PROBLEM REQUIREMENTS –
With nothing added and nothing dropped, copy the entire listing.
RECORDS FOR PROCESSING Start Marker
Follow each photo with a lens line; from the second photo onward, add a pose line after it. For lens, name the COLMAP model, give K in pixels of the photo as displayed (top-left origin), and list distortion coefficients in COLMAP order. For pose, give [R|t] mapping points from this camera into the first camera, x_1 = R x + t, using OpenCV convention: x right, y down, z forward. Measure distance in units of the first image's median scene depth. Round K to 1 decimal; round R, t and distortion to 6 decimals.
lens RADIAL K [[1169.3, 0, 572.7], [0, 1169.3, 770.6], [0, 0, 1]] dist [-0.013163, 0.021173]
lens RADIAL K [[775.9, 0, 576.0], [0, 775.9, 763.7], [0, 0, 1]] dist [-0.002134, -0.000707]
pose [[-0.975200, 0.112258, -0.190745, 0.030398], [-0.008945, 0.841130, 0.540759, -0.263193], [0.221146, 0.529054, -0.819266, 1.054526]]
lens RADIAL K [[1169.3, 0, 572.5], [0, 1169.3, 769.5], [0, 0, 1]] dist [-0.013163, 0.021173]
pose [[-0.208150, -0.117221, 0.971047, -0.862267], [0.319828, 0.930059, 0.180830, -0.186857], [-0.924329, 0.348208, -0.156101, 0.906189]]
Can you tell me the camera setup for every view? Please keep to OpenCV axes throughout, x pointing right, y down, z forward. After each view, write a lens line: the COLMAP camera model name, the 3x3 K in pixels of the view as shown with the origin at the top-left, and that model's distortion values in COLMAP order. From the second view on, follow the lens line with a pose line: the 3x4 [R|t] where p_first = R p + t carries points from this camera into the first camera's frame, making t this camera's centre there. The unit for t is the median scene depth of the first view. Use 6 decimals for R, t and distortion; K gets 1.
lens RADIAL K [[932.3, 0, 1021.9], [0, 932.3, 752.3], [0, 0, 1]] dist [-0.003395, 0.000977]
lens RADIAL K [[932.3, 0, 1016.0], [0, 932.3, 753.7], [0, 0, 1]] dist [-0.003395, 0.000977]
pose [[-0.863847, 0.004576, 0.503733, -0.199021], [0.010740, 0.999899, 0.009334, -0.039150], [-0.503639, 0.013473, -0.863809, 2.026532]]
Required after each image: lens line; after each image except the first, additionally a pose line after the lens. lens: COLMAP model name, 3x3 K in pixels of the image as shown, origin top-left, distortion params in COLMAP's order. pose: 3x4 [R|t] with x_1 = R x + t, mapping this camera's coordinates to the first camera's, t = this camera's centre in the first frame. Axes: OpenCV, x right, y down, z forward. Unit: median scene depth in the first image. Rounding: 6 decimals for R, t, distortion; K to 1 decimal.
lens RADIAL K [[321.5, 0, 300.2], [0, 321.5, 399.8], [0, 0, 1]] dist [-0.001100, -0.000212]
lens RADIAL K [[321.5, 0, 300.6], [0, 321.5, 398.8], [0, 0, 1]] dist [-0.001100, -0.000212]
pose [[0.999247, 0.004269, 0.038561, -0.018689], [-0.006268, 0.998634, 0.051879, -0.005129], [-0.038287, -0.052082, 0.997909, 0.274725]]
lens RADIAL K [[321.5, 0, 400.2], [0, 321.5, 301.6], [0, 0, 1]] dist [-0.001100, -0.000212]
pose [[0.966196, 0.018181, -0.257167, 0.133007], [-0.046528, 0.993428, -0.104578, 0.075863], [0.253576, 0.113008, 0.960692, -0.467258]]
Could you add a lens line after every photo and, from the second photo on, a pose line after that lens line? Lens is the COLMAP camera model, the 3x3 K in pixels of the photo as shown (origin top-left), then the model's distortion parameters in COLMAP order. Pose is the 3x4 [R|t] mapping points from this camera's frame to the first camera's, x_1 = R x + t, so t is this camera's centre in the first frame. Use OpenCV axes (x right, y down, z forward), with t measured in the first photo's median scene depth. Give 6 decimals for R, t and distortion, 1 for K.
RECORDS FOR PROCESSING End Marker
ANSWER TO THIS EXERCISE –
Follow each photo with a lens line; from the second photo onward, add a pose line after it. For lens, name the COLMAP model, give K in pixels of the photo as displayed (top-left origin), and list distortion coefficients in COLMAP order. For pose, give [R|t] mapping points from this camera into the first camera, x_1 = R x + t, using OpenCV convention: x right, y down, z forward. Measure distance in units of the first image's median scene depth. Round K to 1 decimal; round R, t and distortion to 6 decimals.
lens RADIAL K [[1169.3, 0, 572.7], [0, 1169.3, 770.6], [0, 0, 1]] dist [-0.013163, 0.021173]
lens RADIAL K [[775.9, 0, 576.0], [0, 775.9, 763.7], [0, 0, 1]] dist [-0.002134, -0.000707]
pose [[-0.975200, 0.112258, -0.190745, 0.030398], [-0.008945, 0.841130, 0.540759, -0.263193], [0.221146, 0.529054, -0.819266, 1.054526]]
lens RADIAL K [[1169.3, 0, 572.5], [0, 1169.3, 769.5], [0, 0, 1]] dist [-0.013163, 0.021173]
pose [[-0.208150, -0.117221, 0.971047, -0.862267], [0.319828, 0.930059, 0.180830, -0.186857], [-0.924329, 0.348208, -0.156101, 0.906189]]
Can you tell me the camera setup for every view? Please keep to OpenCV axes throughout, x pointing right, y down, z forward. After each view, write a lens line: the COLMAP camera model name, the 3x3 K in pixels of the view as shown with the origin at the top-left, and that model's distortion values in COLMAP order. From the second view on, follow the lens line with a pose line: the 3x4 [R|t] where p_first = R p + t carries points from this camera into the first camera's frame, making t this camera's centre there. The unit for t is the median scene depth of the first view. Use 6 decimals for R, t and distortion; K gets 1.
lens RADIAL K [[932.3, 0, 1021.9], [0, 932.3, 752.3], [0, 0, 1]] dist [-0.003395, 0.000977]
lens RADIAL K [[932.3, 0, 1016.0], [0, 932.3, 753.7], [0, 0, 1]] dist [-0.003395, 0.000977]
pose [[-0.863847, 0.004576, 0.503733, -0.199021], [0.010740, 0.999899, 0.009334, -0.039150], [-0.503639, 0.013473, -0.863809, 2.026532]]
Required after each image: lens line; after each image except the first, additionally a pose line after the lens. lens: COLMAP model name, 3x3 K in pixels of the image as shown, origin top-left, distortion params in COLMAP's order. pose: 3x4 [R|t] with x_1 = R x + t, mapping this camera's coordinates to the first camera's, t = this camera's centre in the first frame. Axes: OpenCV, x right, y down, z forward. Unit: median scene depth in the first image. Rounding: 6 decimals for R, t, distortion; K to 1 decimal.
lens RADIAL K [[321.5, 0, 300.2], [0, 321.5, 399.8], [0, 0, 1]] dist [-0.001100, -0.000212]
lens RADIAL K [[321.5, 0, 300.6], [0, 321.5, 398.8], [0, 0, 1]] dist [-0.001100, -0.000212]
pose [[0.999247, 0.004269, 0.038561, -0.018689], [-0.006268, 0.998634, 0.051879, -0.005129], [-0.038287, -0.052082, 0.997909, 0.274725]]
lens RADIAL K [[321.5, 0, 400.2], [0, 321.5, 301.6], [0, 0, 1]] dist [-0.001100, -0.000212]
pose [[0.966196, 0.018181, -0.257167, 0.133007], [-0.046528, 0.993428, -0.104578, 0.075863], [0.253576, 0.113008, 0.960692, -0.467258]]
Could you add a lens line after every photo and, from the second photo on, a pose line after that lens line? Lens is the COLMAP camera model, the 3x3 K in pixels of the photo as shown (origin top-left), then the model's distortion parameters in COLMAP order. Pose is the 3x4 [R|t] mapping points from this camera's frame to the first camera's, x_1 = R x + t, so t is this camera's centre in the first frame. Use OpenCV axes (x right, y down, z forward), with t measured in the first photo's median scene depth. Give 6 decimals for R, t and distortion, 1 for K.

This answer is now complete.